Directions:
Reproduce each of the records below verbatim, line for line, with no changes.

════════════════════

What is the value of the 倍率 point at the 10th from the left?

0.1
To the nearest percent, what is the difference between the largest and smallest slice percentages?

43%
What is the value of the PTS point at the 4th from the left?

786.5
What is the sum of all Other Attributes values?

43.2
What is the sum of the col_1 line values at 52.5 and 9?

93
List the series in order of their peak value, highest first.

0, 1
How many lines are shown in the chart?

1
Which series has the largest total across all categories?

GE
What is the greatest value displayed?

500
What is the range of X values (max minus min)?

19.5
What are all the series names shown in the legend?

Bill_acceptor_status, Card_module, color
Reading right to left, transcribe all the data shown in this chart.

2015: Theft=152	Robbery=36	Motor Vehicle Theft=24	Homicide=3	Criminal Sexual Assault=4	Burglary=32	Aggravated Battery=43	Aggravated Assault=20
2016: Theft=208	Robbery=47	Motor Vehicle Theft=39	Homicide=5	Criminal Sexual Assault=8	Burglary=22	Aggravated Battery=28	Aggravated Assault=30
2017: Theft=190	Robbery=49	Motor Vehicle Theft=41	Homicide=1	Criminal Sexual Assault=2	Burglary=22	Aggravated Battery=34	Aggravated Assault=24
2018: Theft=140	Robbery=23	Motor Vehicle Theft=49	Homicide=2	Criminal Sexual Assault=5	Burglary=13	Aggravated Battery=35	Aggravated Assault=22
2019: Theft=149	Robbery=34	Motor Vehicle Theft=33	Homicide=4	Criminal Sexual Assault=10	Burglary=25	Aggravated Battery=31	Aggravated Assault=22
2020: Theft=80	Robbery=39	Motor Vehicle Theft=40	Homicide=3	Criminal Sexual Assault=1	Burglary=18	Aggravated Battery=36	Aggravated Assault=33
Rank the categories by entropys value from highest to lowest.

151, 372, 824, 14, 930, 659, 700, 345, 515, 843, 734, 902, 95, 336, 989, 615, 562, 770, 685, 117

════════════════════

Written solution:
What is the value of the 倍率 point at the 10th from the left?

0.1
To the nearest percent, what is the difference between the largest and smallest slice percentages?

43%
What is the value of the PTS point at the 4th from the left?

786.5
What is the sum of all Other Attributes values?

43.2
What is the sum of the col_1 line values at 52.5 and 9?

93
List the series in order of their peak value, highest first.

0, 1
How many lines are shown in the chart?

1
Which series has the largest total across all categories?

GE
What is the greatest value displayed?

500
What is the range of X values (max minus min)?

19.5
What are all the series names shown in the legend?

Bill_acceptor_status, Card_module, color
Reading right to left, transcribe all the data shown in this chart.

2015: Theft=152	Robbery=36	Motor Vehicle Theft=24	Homicide=3	Criminal Sexual Assault=4	Burglary=32	Aggravated Battery=43	Aggravated Assault=20
2016: Theft=208	Robbery=47	Motor Vehicle Theft=39	Homicide=5	Criminal Sexual Assault=8	Burglary=22	Aggravated Battery=28	Aggravated Assault=30
2017: Theft=190	Robbery=49	Motor Vehicle Theft=41	Homicide=1	Criminal Sexual Assault=2	Burglary=22	Aggravated Battery=34	Aggravated Assault=24
2018: Theft=140	Robbery=23	Motor Vehicle Theft=49	Homicide=2	Criminal Sexual Assault=5	Burglary=13	Aggravated Battery=35	Aggravated Assault=22
2019: Theft=149	Robbery=34	Motor Vehicle Theft=33	Homicide=4	Criminal Sexual Assault=10	Burglary=25	Aggravated Battery=31	Aggravated Assault=22
2020: Theft=80	Robbery=39	Motor Vehicle Theft=40	Homicide=3	Criminal Sexual Assault=1	Burglary=18	Aggravated Battery=36	Aggravated Assault=33
Rank the categories by entropys value from highest to lowest.

151, 372, 824, 14, 930, 659, 700, 345, 515, 843, 734, 902, 95, 336, 989, 615, 562, 770, 685, 117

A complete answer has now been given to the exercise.